Since the 2003-04 academic year, the NCAA has used the Academic Progress Rate (APR) to determine a program's success in educating its athletes. It is a more forgiving metric than a straightforward graduation rate, in part because the APR takes into account transfers and players who left early for the pros. Oklahoma State's average APR from '03-04 to '11-12 is 933, which equates to a graduation rate of a little more than 50%. From '08-09 to '11-12, the period of the program's greatest success -- including its 2012 Fiesta Bowl victory -- the Cowboys' average APR was 926, third worst out of the 65 BCS schools in 2012.
So despite all the ghost-written papers and complicit professors and absentee students who wound up with high grades, the solicitude only went so far. "It was all set up to make sure the players got on the field Saturday -- period," says one former OSU assistant. "They get on the field?

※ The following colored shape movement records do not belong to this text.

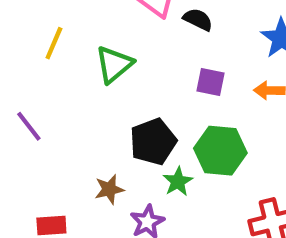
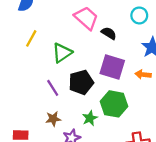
purple square: (210, 82) -> (112, 67), size x1.6
purple line: (29, 126) -> (53, 88), moved
black pentagon: (153, 142) -> (81, 82), moved

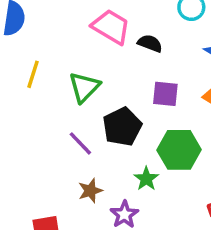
purple square: (112, 67) -> (165, 94), size x0.7

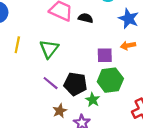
purple square: (165, 94) -> (105, 55), moved
black pentagon: (122, 127) -> (75, 84), moved, turned -30

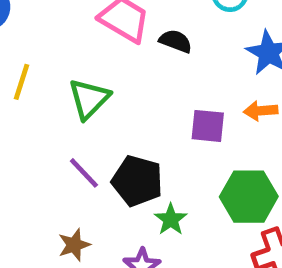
green hexagon: (110, 80) -> (249, 197), moved
brown star: (60, 111) -> (74, 245), moved

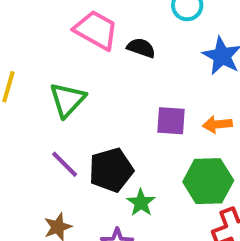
orange arrow: (261, 111) -> (217, 124), moved
black pentagon: (137, 181) -> (111, 170), turned -30

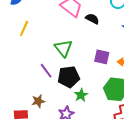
green triangle: (67, 100) -> (63, 48), moved, turned -30

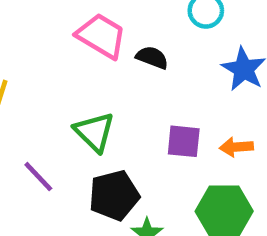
purple line: (46, 71) -> (38, 177), moved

We're good. The rest of that stuff [we'll] worry about later."
Not only has Henley's assertion that the Cowboys could win and graduate players been invalidated, the program under Miles and Gundy was one of the least effective at meeting that challenge. "I don't know if I didn't learn anything in college because it is college, and you don't learn what you need to know for the real world, or because [at Oklahoma State] it was a big joke," says Woods. "I don't know. I'll never know."